SUPPLIED RECORDS
* * *

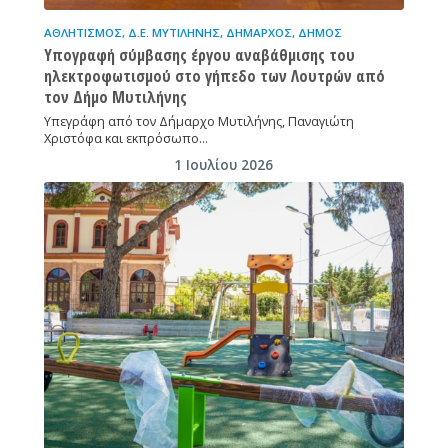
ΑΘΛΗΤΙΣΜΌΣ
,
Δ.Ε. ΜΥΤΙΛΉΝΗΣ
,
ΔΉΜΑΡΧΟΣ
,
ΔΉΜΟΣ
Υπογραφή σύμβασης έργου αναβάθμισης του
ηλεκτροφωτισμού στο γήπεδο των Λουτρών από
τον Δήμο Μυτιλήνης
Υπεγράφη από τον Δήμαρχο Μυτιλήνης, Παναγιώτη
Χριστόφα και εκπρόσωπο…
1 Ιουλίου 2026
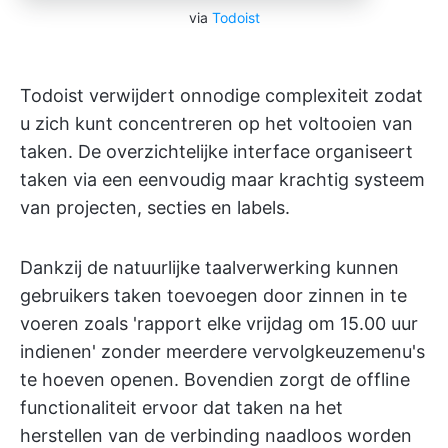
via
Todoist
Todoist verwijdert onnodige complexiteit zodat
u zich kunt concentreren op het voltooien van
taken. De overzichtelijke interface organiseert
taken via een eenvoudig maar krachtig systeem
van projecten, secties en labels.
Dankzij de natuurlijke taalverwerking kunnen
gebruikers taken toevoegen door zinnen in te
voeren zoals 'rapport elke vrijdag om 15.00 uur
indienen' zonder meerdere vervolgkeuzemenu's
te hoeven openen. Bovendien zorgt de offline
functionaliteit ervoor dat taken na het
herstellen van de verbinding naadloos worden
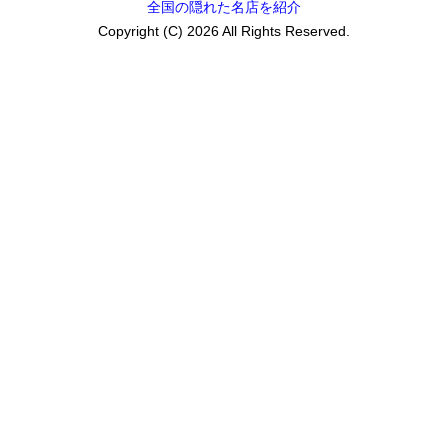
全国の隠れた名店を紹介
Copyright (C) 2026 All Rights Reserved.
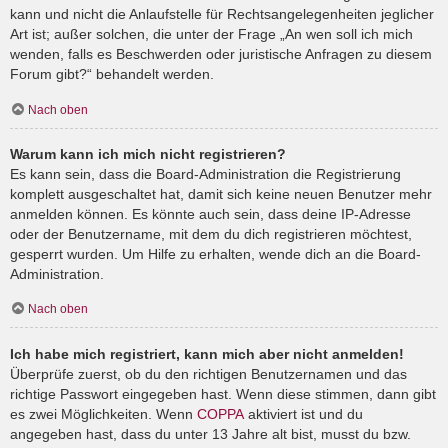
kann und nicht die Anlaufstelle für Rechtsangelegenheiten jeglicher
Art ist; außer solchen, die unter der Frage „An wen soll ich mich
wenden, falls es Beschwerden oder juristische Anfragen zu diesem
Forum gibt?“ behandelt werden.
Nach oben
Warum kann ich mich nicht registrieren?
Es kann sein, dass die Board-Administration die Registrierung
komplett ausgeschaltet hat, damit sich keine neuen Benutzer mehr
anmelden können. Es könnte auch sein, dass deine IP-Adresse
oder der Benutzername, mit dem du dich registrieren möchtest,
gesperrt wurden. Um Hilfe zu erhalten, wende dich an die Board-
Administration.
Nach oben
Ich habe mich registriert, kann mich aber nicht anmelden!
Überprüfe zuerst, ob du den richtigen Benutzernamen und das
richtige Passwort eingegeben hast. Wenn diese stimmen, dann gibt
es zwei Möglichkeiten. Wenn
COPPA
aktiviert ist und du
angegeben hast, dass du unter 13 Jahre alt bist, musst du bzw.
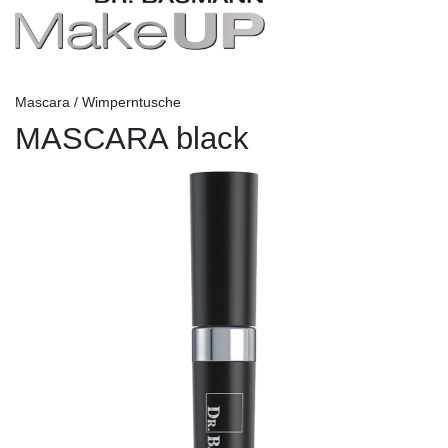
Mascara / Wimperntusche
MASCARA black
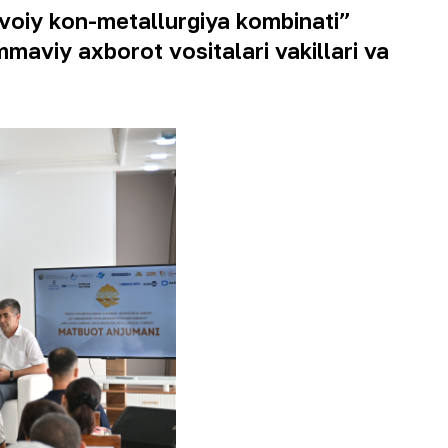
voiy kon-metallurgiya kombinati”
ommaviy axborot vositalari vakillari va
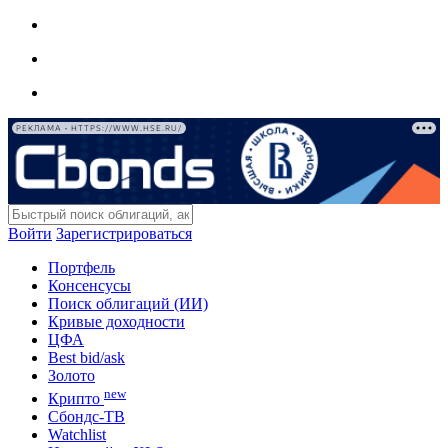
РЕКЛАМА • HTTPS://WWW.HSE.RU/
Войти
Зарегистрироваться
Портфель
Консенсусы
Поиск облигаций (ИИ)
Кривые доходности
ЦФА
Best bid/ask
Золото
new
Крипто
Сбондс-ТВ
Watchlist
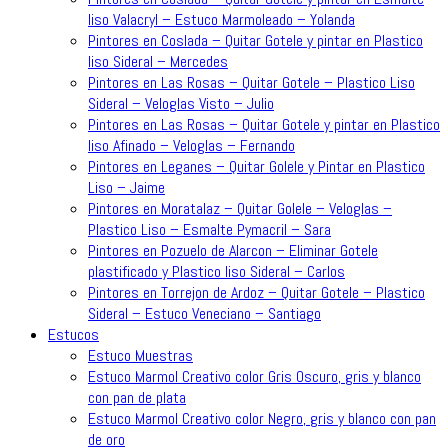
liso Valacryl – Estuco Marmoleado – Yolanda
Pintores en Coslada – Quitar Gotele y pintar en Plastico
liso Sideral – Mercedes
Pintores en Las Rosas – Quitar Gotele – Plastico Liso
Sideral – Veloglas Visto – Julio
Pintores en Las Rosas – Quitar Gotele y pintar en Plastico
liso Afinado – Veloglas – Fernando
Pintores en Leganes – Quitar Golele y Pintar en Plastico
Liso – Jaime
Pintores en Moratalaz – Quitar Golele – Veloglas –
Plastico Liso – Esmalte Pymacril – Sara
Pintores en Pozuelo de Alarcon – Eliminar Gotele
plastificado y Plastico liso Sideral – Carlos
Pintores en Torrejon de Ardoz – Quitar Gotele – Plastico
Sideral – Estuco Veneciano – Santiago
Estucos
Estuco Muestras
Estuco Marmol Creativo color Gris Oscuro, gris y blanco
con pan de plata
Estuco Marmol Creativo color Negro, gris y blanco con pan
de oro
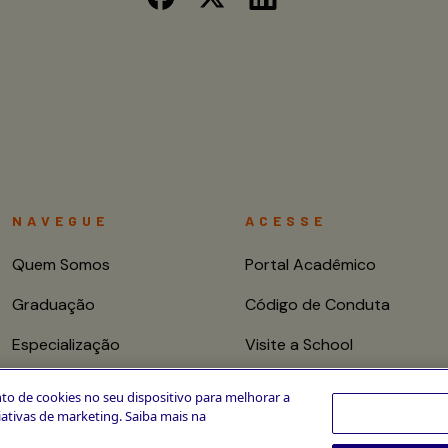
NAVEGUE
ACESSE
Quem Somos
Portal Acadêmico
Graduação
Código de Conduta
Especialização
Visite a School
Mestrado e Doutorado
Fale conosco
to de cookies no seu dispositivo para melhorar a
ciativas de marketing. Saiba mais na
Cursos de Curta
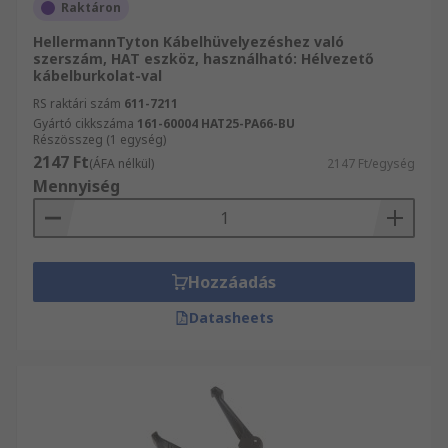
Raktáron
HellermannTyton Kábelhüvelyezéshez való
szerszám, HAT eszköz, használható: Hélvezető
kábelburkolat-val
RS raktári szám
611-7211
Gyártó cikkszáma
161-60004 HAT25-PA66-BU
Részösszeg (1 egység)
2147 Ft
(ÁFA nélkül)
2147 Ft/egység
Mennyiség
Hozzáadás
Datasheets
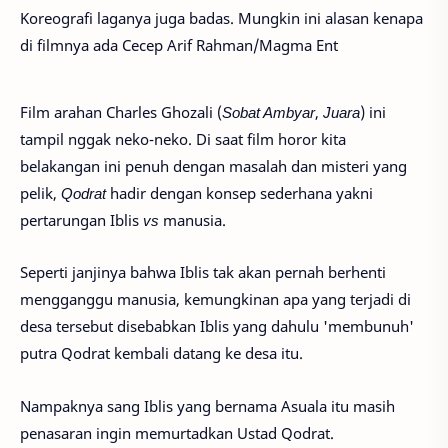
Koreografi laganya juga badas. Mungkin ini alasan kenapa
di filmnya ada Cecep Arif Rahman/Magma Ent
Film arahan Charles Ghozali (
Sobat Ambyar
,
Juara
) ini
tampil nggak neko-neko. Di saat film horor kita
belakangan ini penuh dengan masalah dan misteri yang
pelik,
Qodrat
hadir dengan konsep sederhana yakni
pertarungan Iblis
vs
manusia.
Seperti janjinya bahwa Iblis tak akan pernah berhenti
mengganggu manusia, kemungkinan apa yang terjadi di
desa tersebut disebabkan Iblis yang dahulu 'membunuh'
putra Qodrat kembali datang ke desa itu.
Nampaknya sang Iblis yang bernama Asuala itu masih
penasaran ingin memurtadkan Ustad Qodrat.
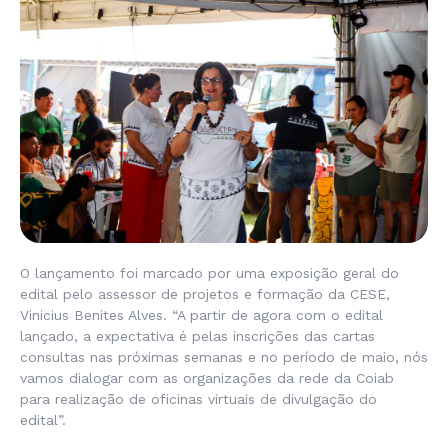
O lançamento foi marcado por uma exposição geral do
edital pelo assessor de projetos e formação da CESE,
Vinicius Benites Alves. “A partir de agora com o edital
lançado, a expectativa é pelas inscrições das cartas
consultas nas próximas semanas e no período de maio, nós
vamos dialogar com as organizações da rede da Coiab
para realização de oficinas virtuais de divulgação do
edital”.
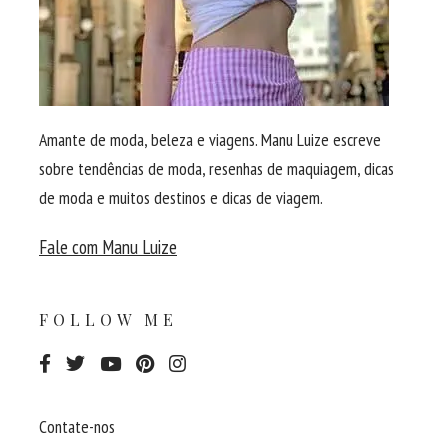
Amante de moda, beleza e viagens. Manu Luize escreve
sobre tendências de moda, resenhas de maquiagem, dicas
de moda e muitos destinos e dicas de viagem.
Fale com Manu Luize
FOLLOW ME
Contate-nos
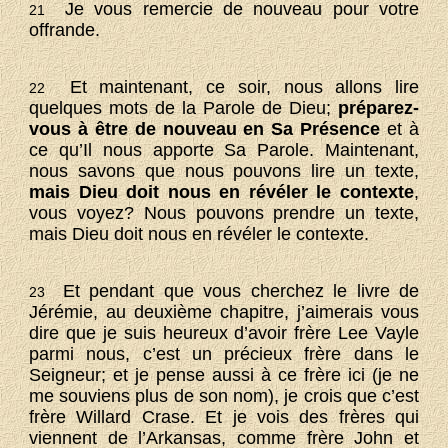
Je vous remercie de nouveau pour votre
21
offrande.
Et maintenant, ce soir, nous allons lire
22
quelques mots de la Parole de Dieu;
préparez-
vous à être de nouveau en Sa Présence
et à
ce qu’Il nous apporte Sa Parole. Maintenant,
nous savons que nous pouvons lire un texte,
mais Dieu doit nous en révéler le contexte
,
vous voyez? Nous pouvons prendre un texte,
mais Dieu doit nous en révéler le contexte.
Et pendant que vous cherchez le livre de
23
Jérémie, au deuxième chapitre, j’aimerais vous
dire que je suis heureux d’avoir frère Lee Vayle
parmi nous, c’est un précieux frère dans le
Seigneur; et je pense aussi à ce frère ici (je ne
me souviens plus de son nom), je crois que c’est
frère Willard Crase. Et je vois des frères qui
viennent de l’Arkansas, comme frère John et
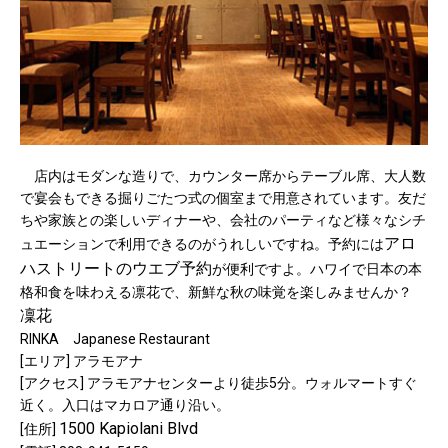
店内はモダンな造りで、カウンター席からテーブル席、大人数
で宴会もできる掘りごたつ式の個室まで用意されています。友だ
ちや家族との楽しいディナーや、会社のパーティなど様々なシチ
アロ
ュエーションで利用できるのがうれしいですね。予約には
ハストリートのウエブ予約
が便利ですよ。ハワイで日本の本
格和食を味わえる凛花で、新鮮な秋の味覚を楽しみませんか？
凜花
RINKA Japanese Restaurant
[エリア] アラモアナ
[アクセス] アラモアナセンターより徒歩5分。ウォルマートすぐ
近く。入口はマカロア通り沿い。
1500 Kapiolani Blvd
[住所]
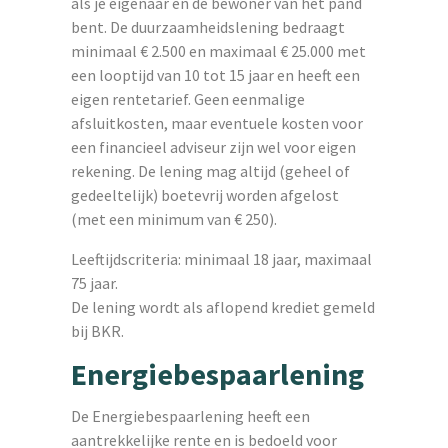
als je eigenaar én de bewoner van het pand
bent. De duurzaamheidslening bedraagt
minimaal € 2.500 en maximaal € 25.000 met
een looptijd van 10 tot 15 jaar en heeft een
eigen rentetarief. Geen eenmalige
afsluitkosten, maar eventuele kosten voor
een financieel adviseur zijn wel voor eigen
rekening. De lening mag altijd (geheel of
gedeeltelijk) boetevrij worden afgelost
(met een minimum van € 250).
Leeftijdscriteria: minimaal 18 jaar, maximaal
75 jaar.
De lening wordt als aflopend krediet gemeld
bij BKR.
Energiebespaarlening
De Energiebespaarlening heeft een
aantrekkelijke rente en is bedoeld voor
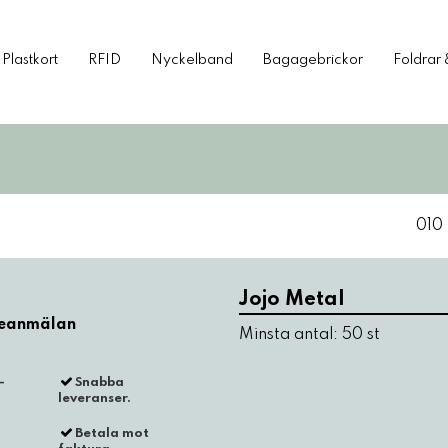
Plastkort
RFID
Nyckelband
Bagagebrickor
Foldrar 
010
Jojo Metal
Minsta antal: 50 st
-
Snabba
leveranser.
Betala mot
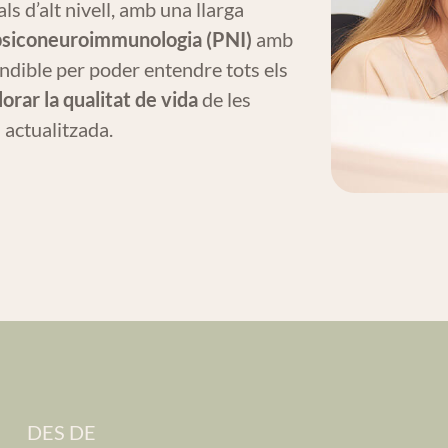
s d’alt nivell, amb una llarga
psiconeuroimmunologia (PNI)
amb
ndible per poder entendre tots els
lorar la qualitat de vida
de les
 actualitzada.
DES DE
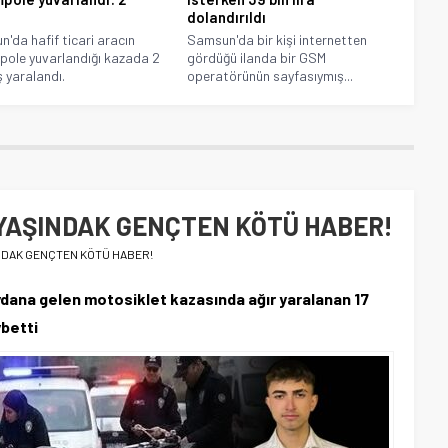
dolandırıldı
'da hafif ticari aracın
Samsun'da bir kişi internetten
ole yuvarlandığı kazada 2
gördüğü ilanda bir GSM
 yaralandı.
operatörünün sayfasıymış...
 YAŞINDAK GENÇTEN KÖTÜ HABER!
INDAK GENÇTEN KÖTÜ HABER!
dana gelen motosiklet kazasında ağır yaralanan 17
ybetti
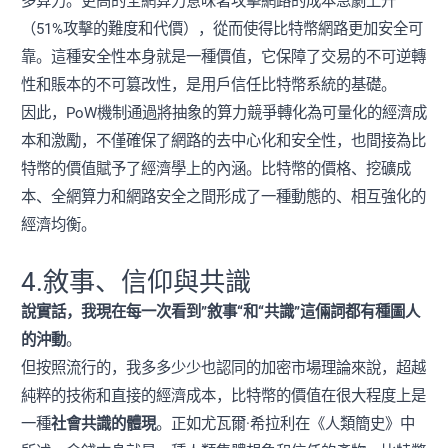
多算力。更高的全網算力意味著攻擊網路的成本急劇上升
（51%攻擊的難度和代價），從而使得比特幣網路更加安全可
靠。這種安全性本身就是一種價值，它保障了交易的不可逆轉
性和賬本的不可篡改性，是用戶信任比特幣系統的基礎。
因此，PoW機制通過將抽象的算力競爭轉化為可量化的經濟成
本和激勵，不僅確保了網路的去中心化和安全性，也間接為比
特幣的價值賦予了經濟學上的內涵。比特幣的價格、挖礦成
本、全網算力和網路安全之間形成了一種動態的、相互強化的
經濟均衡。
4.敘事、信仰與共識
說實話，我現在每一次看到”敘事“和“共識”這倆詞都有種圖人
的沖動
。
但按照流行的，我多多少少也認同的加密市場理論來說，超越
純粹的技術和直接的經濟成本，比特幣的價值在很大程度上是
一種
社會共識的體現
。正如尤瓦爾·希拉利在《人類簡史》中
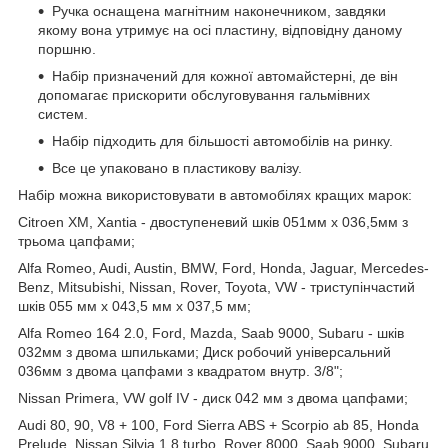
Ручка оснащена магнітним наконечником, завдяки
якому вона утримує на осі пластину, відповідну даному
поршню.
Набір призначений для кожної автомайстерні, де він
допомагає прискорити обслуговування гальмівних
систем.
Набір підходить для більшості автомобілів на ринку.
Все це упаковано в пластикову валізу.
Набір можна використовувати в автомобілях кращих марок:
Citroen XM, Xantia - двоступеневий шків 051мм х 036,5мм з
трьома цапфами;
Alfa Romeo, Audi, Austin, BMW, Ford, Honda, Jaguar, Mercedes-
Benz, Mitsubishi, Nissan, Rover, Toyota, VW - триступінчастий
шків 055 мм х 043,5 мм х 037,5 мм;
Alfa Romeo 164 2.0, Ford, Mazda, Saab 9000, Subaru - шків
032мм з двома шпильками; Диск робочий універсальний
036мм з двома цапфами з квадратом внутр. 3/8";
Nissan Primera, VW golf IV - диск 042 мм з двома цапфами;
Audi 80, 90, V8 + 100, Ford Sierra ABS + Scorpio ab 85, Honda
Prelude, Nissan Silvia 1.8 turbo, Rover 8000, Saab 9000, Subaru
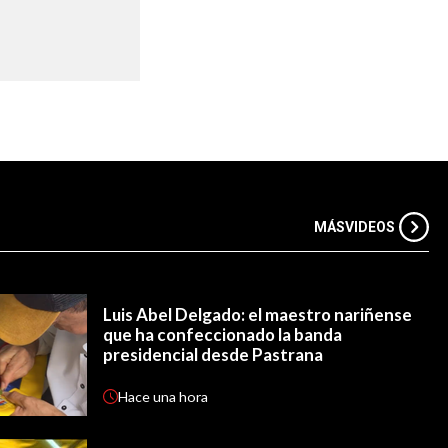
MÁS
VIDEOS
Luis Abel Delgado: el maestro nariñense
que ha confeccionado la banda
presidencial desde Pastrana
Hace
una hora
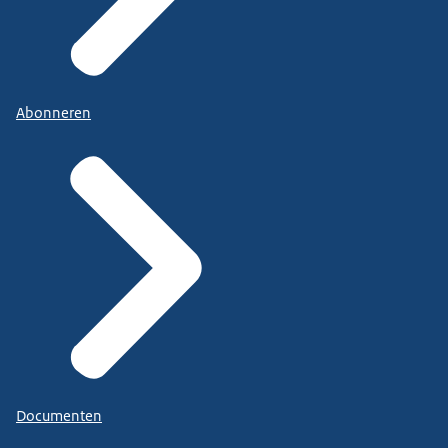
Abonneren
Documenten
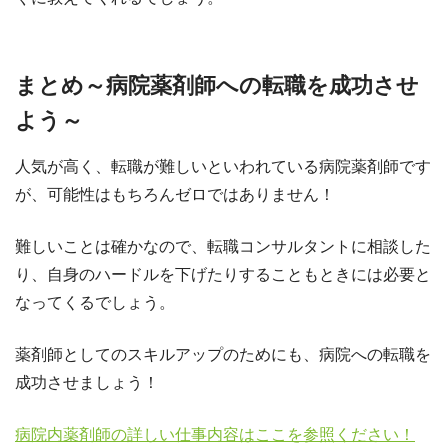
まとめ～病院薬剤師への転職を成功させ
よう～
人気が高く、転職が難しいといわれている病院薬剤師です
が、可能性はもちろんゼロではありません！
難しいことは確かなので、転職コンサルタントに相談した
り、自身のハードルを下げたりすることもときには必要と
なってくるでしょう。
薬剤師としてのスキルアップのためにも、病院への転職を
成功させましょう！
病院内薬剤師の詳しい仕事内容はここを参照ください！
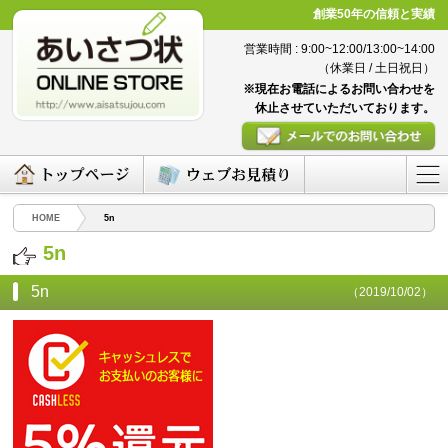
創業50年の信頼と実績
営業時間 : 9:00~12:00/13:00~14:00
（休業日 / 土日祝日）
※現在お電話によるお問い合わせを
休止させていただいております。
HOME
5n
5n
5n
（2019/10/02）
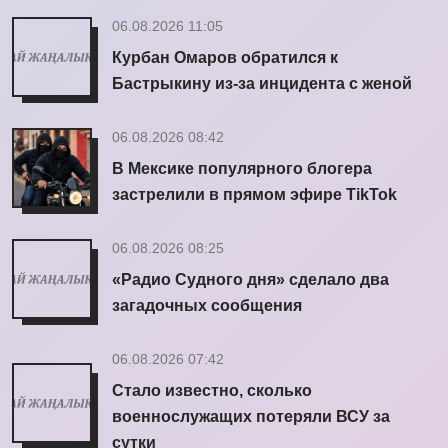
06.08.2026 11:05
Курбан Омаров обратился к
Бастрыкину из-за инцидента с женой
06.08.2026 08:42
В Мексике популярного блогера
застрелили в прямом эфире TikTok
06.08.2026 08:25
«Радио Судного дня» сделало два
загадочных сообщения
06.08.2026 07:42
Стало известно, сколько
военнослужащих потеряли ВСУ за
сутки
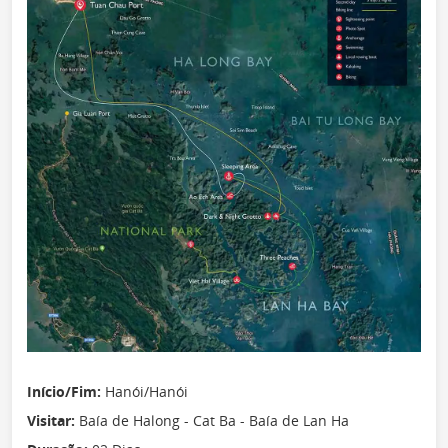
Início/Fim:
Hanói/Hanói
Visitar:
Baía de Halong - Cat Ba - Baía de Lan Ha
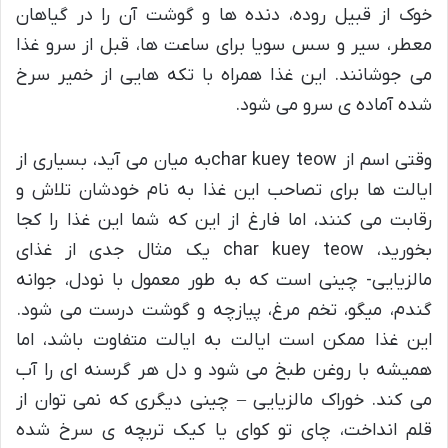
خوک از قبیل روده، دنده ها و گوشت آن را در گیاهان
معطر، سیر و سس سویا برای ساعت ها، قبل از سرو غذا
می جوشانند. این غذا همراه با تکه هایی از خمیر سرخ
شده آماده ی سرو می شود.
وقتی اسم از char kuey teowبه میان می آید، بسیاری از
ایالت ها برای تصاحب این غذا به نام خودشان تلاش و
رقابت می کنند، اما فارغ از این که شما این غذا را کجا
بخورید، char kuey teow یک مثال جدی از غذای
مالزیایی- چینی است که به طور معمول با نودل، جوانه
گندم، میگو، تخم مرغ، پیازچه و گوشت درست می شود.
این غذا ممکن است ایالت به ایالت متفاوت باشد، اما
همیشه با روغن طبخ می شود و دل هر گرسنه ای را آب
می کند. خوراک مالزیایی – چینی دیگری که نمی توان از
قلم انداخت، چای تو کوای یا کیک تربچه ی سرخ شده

* * *

THE TASK
What lines above run from the one with "sobre tendências de" to the one with "gedeeltelijk) boetevrij worden afgelost"? Give them again exactly, ends included, and leave the pictures out.

RESPONSE BOX
sobre tendências de moda, resenhas de maquiagem, dicas
de moda e muitos destinos e dicas de viagem.
Fale com Manu Luize
FOLLOW ME
Contate-nos
Je vous remercie de nouveau pour votre
21
offrande.
Et maintenant, ce soir, nous allons lire
22
quelques mots de la Parole de Dieu;
préparez-
vous à être de nouveau en Sa Présence
et à
ce qu’Il nous apporte Sa Parole. Maintenant,
nous savons que nous pouvons lire un texte,
mais Dieu doit nous en révéler le contexte
,
vous voyez? Nous pouvons prendre un texte,
mais Dieu doit nous en révéler le contexte.
Et pendant que vous cherchez le livre de
23
Jérémie, au deuxième chapitre, j’aimerais vous
dire que je suis heureux d’avoir frère Lee Vayle
parmi nous, c’est un précieux frère dans le
Seigneur; et je pense aussi à ce frère ici (je ne
me souviens plus de son nom), je crois que c’est
frère Willard Crase. Et je vois des frères qui
viennent de l’Arkansas, comme frère John et
店内はモダンな造りで、カウンター席からテーブル席、大人数
で宴会もできる掘りごたつ式の個室まで用意されています。友だ
ちや家族との楽しいディナーや、会社のパーティなど様々なシチ
アロ
ュエーションで利用できるのがうれしいですね。予約には
ハストリートのウエブ予約
が便利ですよ。ハワイで日本の本
格和食を味わえる凛花で、新鮮な秋の味覚を楽しみませんか？
凜花
RINKA Japanese Restaurant
[エリア] アラモアナ
[アクセス] アラモアナセンターより徒歩5分。ウォルマートすぐ
近く。入口はマカロア通り沿い。
1500 Kapiolani Blvd
[住所]
als je eigenaar én de bewoner van het pand
bent. De duurzaamheidslening bedraagt
minimaal € 2.500 en maximaal € 25.000 met
een looptijd van 10 tot 15 jaar en heeft een
eigen rentetarief. Geen eenmalige
afsluitkosten, maar eventuele kosten voor
een financieel adviseur zijn wel voor eigen
rekening. De lening mag altijd (geheel of
gedeeltelijk) boetevrij worden afgelost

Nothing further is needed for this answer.